On the same day that Uber got bad news from the California Labor Commission, the New York Post reports another ill omen for the technology-company-and-definitely-not-a-car-service everyone loves to hate and use anyway: NYC has impounded nearly 500 Uber cars since April in a sting against illegal “street hails.”

The NYC Taxi and Limousine Commission limits drivers of black cars and livery cars to pre-arranged trips. They’re not allowed to compete with taxis for spontaneous street pickups. But that’s apparently what 496 drivers did between late April and this week, and they had their cars seized for their trouble.

Uber officially prohibits its drivers from picking up random street fares, but it also doesn’t pay for or own the cars its alleged non-employees drive. If those drivers start using their vehicles to make some money on the side, they bear all the risk themselves.

There were 14,000 Uber cars registered in NYC as of earlier this year, which is technically higher than the number of yellow cabs on the road, but Uber doesn’t even come close to cabs when it comes to ride volume or hours driven.

One theory about the uptick in illegal fares, put forth by the New York State Federation of Taxi Drivers, is that Uber alone isn’t enough for a driver to get by in NYC.

“If you’re willing to risk breaking the law, you have to be willing to lose your car,” taxi federation president Fernando Mateo told the Post, “I would recommend, go back to the basics. Everyone has an app. You can’t make a living with just the Uber application.”

Mateo is obviously biased when it comes to Uber, but there might be something to that. At the beginning of this year, Uber cut its fares dramatically across the U.S.—great for passengers, but not so great for drivers. In a blog post, the company assured drivers that they’d actually make more money because demand would go up.

In practice, though, it doesn’t work that way. A Philadelphia UberX driver, “Muhammad,” put it very succinctly to the Philly City Paper’s Emily Guendelsberger in May:

Overall, demand has increased. But as a human being, we can only drive maybe three trips in one hour. If you give me 300 trips, that won’t do me any good. That demand is for other people, not for me.

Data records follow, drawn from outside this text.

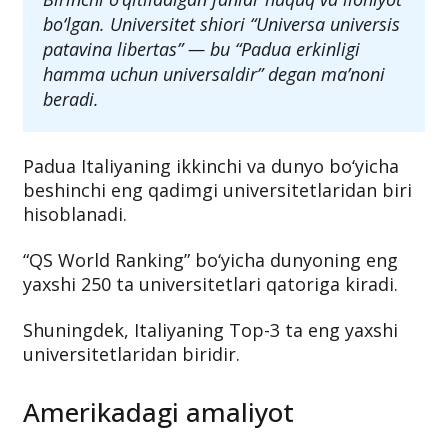
bo‘lgan. Universitet shiori “Universa universis
patavina libertas” — bu “Padua erkinligi
hamma uchun universaldir” degan ma’noni
beradi.
Padua Italiyaning ikkinchi va dunyo bo‘yicha
beshinchi eng qadimgi universitetlaridan biri
hisoblanadi.
“QS World Ranking” bo‘yicha dunyoning eng
yaxshi 250 ta universitetlari qatoriga kiradi.
Shuningdek, Italiyaning Top-3 ta eng yaxshi
universitetlaridan biridir.
Amerikadagi amaliyot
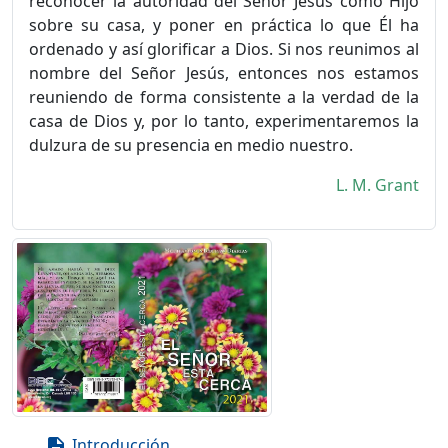
reconocer la autoridad del Señor Jesús como Hijo
sobre su casa, y poner en práctica lo que Él ha
ordenado y así glorificar a Dios. Si nos reunimos al
nombre del Señor Jesús, entonces nos estamos
reuniendo de forma consistente a la verdad de la
casa de Dios y, por lo tanto, experimentaremos la
dulzura de su presencia en medio nuestro.
L. M. Grant
Introducción
description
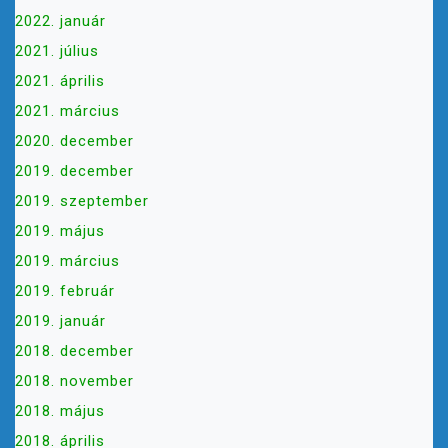
2022. január
2021. július
2021. április
2021. március
2020. december
2019. december
2019. szeptember
2019. május
2019. március
2019. február
2019. január
2018. december
2018. november
2018. május
2018. április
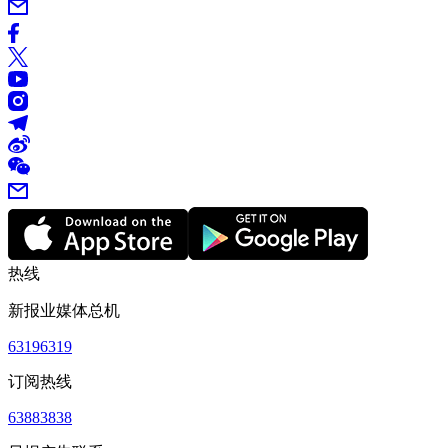
热线
新报业媒体总机
63196319
订阅热线
63883838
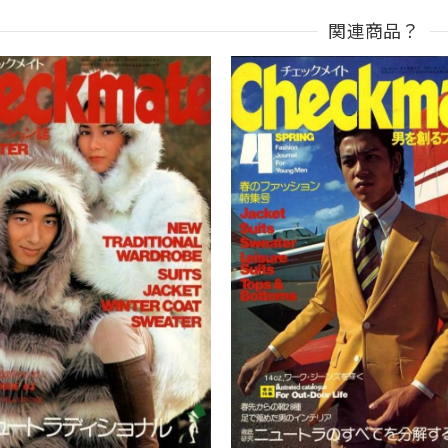
関連商品？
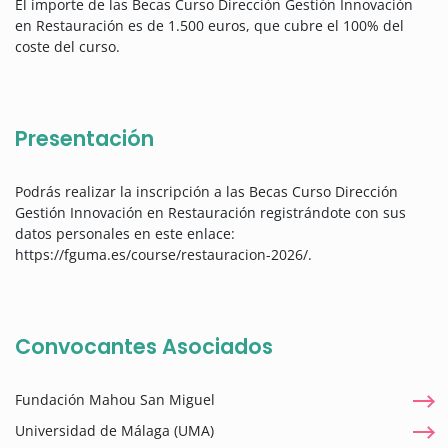
El importe de las Becas Curso Dirección Gestión Innovación
en Restauración es de 1.500 euros, que cubre el 100% del
coste del curso.
Presentación
Podrás realizar la inscripción a las Becas Curso Dirección
Gestión Innovación en Restauración registrándote con sus
datos personales en este enlace:
https://fguma.es/course/restauracion-2026/.
Convocantes Asociados
Fundación Mahou San Miguel
Universidad de Málaga (UMA)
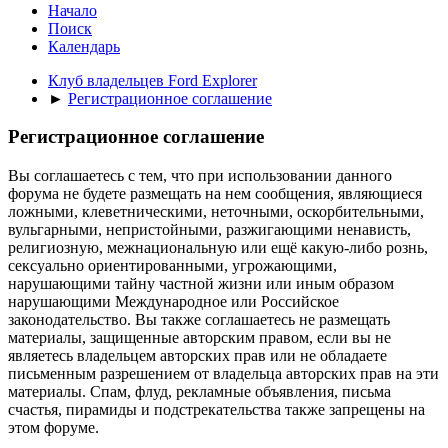
Начало
Поиск
Календарь
Клуб владельцев Ford Explorer
►
Регистрационное соглашение
Регистрационное соглашение
Вы соглашаетесь с тем, что при использовании данного
форума не будете размещать на нем сообщения, являющиеся
ложными, клеветническими, неточными, оскорбительными,
вульгарными, непристойными, разжигающими ненависть,
религиозную, межнациональную или ещё какую-либо рознь,
сексуально ориентированными, угрожающими,
нарушающими тайну частной жизни или иным образом
нарушающими Международное или Российское
законодательство. Вы также соглашаетесь не размещать
материалы, защищенные авторским правом, если вы не
являетесь владельцем авторских прав или не обладаете
письменным разрешением от владельца авторских прав на эти
материалы. Спам, флуд, рекламные объявления, письма
счастья, пирамиды и подстрекательства также запрещены на
этом форуме.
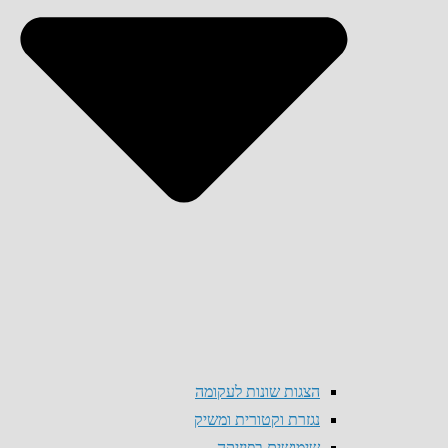
הצגות שונות לעקומה
נגזרת וקטורית ומשיק
שימושים בפיזיקה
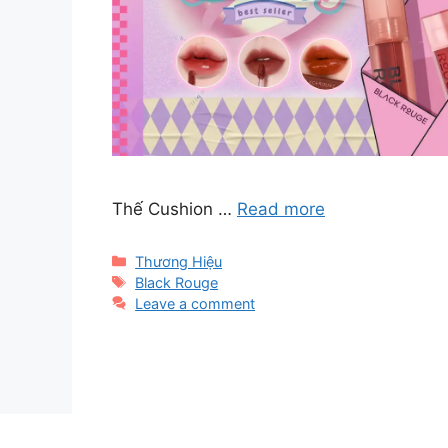
Thế Cushion …
Read more
Categories
Thương Hiệu
Tags
Black Rouge
Leave a comment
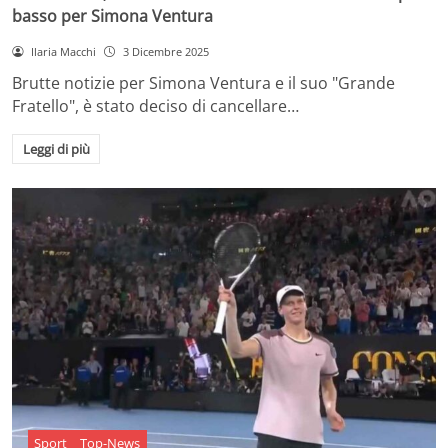
basso per Simona Ventura
Ilaria Macchi
3 Dicembre 2025
Brutte notizie per Simona Ventura e il suo "Grande
Fratello", è stato deciso di cancellare…
Leggi di più
Sport
Top-News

So cutting the rate is increasing the total business, but the driver is worse off than before.

With Uber cutting profits for individual drivers (but profiting itself from the increased overall demand), it wouldn’t be that surprising for struggling drivers—who in some cases invested in new cars just to drive for Uber—to risk going outside the system to ensure their cars actually make them money.